-------- EXTRAIT SOURCE --------

On a dit que les harpes avaient quelquefois des sons qui rappelaient le bruit des gouttes d’eau tombant une à une. C’est vrai, et c’est surtout sur ces côtes boisées que j’essaie de vous peindre, qu’il m’est arrivé d’entendre pleurer les fontaines herbeuses sortes de cressonnières naturelles où vont boire les petits oiseaux. Ce sont des harpes monocordes, sans doute, mais comme leur note unique émeut délicieusement le poète ! Quelle perle chantante ! Quelle mélodieuse monotonie ! Ainsi donc, voilà où je vais pêcher à la ligne quand j’habite la campagne berrichonne. Figurez-vous alors, Mon Cher Raoul, le bonheur inouï que j’éprouve en m’asseyant à l’ombre sur une roche plate au bord de ces petits lacs limpides où foisonnent à toute heure les plus téméraires gougeons !
(…)

– Lettre de Maurice Rollinat à Isaure Rollinat, datée du 8 mai 1876. Publiée dans Fin d’Œuvre, pages 233 à 235.

Paris, le 8 mai 1876.

--------

» **TÂCHE DEMANDÉE 1**:
Affichez chaque ligne qui contient la chaîne « purple », en tenant compte de la casse.

-------- DONNÉES EXTRAITES --------

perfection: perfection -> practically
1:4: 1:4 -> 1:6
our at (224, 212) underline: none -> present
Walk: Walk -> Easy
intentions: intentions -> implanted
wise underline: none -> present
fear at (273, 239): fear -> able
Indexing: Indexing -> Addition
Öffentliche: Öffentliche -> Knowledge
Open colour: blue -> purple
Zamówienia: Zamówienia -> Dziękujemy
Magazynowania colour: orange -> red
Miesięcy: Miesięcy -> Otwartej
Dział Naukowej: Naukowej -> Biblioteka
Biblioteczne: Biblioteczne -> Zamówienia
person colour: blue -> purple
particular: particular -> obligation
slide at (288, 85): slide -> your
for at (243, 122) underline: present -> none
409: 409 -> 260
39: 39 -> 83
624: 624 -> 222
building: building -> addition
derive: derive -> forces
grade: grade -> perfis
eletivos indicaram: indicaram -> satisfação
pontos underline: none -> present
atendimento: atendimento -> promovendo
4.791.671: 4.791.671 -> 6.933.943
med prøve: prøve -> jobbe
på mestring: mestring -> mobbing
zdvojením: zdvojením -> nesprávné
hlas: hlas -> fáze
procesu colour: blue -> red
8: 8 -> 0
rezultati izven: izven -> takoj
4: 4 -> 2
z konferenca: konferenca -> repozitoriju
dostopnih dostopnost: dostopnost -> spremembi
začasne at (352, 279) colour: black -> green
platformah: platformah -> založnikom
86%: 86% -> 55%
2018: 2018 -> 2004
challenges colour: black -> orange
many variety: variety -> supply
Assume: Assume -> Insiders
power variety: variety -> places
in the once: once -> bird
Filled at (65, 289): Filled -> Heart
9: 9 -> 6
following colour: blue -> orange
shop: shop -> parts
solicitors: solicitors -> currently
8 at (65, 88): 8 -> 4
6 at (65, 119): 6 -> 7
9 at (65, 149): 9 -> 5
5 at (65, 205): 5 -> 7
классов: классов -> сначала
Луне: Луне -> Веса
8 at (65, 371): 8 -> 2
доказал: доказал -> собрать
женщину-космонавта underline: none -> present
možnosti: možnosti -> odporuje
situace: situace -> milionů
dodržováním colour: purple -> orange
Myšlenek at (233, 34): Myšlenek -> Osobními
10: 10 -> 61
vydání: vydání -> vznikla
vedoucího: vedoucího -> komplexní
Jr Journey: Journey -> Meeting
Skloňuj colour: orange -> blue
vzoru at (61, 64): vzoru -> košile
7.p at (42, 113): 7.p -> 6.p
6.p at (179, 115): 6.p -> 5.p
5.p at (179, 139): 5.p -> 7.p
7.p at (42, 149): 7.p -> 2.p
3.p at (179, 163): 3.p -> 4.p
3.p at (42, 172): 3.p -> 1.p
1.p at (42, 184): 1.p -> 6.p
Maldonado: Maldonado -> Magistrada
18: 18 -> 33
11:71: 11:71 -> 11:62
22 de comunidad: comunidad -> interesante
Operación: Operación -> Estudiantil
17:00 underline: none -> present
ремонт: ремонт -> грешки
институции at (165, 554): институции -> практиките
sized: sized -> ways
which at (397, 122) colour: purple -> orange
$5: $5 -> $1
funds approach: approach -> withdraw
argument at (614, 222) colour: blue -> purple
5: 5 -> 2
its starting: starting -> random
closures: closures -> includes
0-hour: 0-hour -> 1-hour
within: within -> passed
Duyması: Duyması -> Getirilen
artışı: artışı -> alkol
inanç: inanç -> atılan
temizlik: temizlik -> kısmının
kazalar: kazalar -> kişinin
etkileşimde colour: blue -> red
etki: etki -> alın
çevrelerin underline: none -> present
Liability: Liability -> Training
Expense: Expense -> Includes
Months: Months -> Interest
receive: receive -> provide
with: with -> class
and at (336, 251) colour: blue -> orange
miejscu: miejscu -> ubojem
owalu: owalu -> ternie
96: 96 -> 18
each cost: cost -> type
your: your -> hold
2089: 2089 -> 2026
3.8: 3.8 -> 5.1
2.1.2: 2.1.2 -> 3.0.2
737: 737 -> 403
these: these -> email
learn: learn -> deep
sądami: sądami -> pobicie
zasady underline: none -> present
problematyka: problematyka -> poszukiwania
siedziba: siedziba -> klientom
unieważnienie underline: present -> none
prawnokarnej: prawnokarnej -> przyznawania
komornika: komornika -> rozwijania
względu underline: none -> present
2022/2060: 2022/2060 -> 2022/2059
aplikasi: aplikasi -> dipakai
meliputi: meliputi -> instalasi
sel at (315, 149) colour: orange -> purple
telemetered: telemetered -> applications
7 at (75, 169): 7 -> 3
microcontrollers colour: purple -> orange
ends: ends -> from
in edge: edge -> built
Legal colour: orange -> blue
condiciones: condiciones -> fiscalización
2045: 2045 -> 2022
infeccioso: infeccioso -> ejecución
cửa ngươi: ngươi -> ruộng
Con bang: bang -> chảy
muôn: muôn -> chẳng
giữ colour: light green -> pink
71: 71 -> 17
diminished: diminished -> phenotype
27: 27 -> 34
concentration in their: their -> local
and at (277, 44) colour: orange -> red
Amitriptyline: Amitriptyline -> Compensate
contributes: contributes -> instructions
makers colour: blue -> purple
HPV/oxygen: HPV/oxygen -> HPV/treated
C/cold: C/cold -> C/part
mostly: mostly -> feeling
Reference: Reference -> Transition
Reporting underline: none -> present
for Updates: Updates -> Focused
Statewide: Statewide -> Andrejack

--------

» **TÂCHE DEMANDÉE 2**:
Reformulez sous forme de liste le paragraphe de l'extrait qui commence par « On a dit que les harpes », en gardant ses faits principaux.

» **RÉSULTAT DE L'EXERCICE 1**:
Open colour: blue -> purple
person colour: blue -> purple
dodržováním colour: purple -> orange
which at (397, 122) colour: purple -> orange
argument at (614, 222) colour: blue -> purple
sel at (315, 149) colour: orange -> purple
microcontrollers colour: purple -> orange
makers colour: blue -> purple

» **RÉSULTAT DE L'EXERCICE 2**:
- Les harpes produisent parfois des sons qui évoquent des gouttes d'eau tombant une à une.
- Sur les côtes boisées décrites, on peut entendre « pleurer » des fontaines herbeuses, sortes de cressonnières naturelles où boivent les petits oiseaux.
- Ces fontaines sont comme des harpes monocordes dont la note unique émeut le poète.
- C'est là que se pratique la pêche à la ligne lors des séjours dans la campagne berrichonne.
- Le texte exprime à Raoul le grand bonheur de s'asseoir à l'ombre, sur une roche plate, au bord de petits lacs limpides où abondent les gougeons.